Forse si trattava di una riluttanza morale a consegnare un’arma considerata “sporca”, perché il suo utilizzo comporta un certo numero di ordigni inesplosi (le forze speciali francesi hanno subito le perdite più pesanti nel 1991 proprio a causa di questo fenomeno), ma se fosse stata consegnata molto prima avrebbe cambiato le carte in tavola. Lo stesso vale per i missili ATACMS, che sono meno numerosi, ma molto efficaci e con una gittata molto lunga. Anche i venerabili aerei d’attacco A-10 richiesti dagli ucraini avrebbero potuto essere aggiunti molto tempo fa: sono certamente vulnerabili nell’ambiente moderno, ma avrebbero terrorizzato le prime linee russe.
Soprattutto, i nervi della guerra in guerra sono i proiettili da 155 mm (ne servirebbero centinaia di migliaia in Ucraina, per avere un impatto), o i proiettili da 152 mm comprati dai Paesi precedentemente equipaggiati dall’Unione Sovietica e che non li utilizzeranno mai. Dovremmo anche spiegare perché, sedici mesi dopo l’inizio della guerra, non siamo ancora in grado di produrre altri proiettili. È un bene che non siamo stati noi a essere invasi.

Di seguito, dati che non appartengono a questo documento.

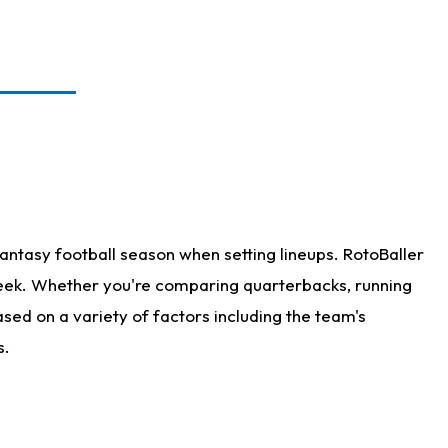
antasy football season when setting lineups. RotoBaller
 week. Whether you're comparing quarterbacks, running
sed on a variety of factors including the team's
s.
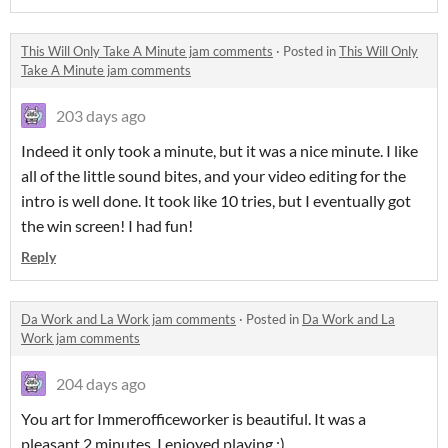
This Will Only Take A Minute jam comments
·
Posted in
This Will Only
Take A Minute jam comments
203 days ago
Indeed it only took a minute, but it was a nice minute. I like
all of the little sound bites, and your video editing for the
intro is well done. It took like 10 tries, but I eventually got
the win screen! I had fun!
Reply
Da Work and La Work jam comments
·
Posted in
Da Work and La
Work jam comments
204 days ago
You art for Immerofficeworker is beautiful. It was a
pleasant 2 minutes. I enjoyed playing :)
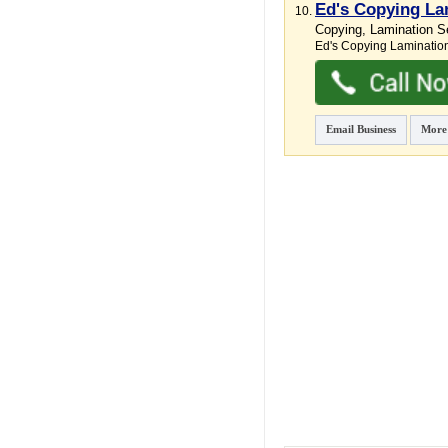
Ed's Copying La
10.
Copying, Lamination Se
Ed's Copying Lamination
Email Business
More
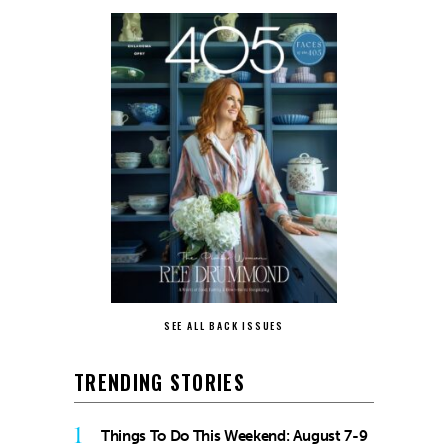
SEE ALL BACK ISSUES
TRENDING STORIES
1
Things To Do This Weekend: August 7-9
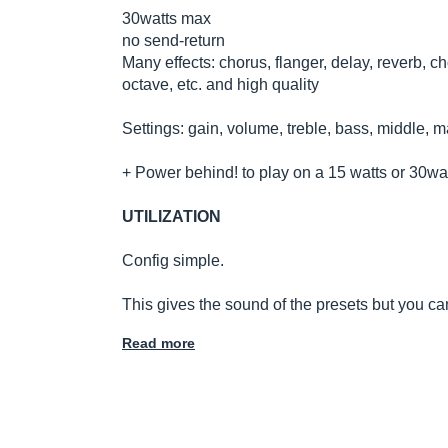
30watts max
no send-return
Many effects: chorus, flanger, delay, reverb, 
octave, etc. and high quality
Settings: gain, volume, treble, bass, middle, m
+ Power behind! to play on a 15 watts or 30wat
UTILIZATION
Config simple.
This gives the sound of the presets but you ca
Read more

In breve, se vogliamo davvero che l’Ucraina vinca, dobbiamo inviarle molti proiettili. Ciò consentirà innanzitutto di vincere la battaglia di artiglieria in corso, di cui non si parla mai perché poco visibile, ma che è il presupposto essenziale per il successo. A volte mi chiedo persino se i piccoli attacchi dei battaglioni di mischia ucraini non facciano parte innanzitutto di questa strategia, avendo come obiettivo non conquistare nuove posizioni, ma indurre l’artiglieria russa a sparare a raffica in modo da essere scoperta e colpita a sua volta.
Se c’è un dato incoraggiante per Oryx è quello delle perdite dell’artiglieria russa. In due mesi, con una quarantina di cannoni colpiti o danneggiati, gli ucraini hanno messo fuori uso il triplo dei cannoni russi, l’equivalente dell’artiglieria francese. Contando le distruzioni invisibili e l’usura fisiologica dell’artiglieria, indubbiamente più rapida nelle vecchie artiglierie russe che in quelle ucraine, le perdite effettive potrebbero essere addirittura il doppio. Depositi di munizioni come Makiivka, sorprendentemente vicina alle linee, continuano ad essere colpiti. Aumentando leggermente il ritmo e con un contributo occidentale accelerato, questo confronto di fuoco potrebbe essere vinto alla fine di agosto o all’inizio di settembre.
Questo è forse l’unico effetto realistico che possiamo vedere emergere da tutta questa battaglia, e probabilmente anche l’unico che potrebbe sbloccare la situazione strategica, congelata da sette mesi. Se non riusciamo a farlo entro la fine dell’estate, quando le scorte e la produzione saranno in difficoltà in entrambi i casi, probabilmente ci troveremo su un fronte congelato e ogni speranza di vedere cambiare qualcosa sarà persa.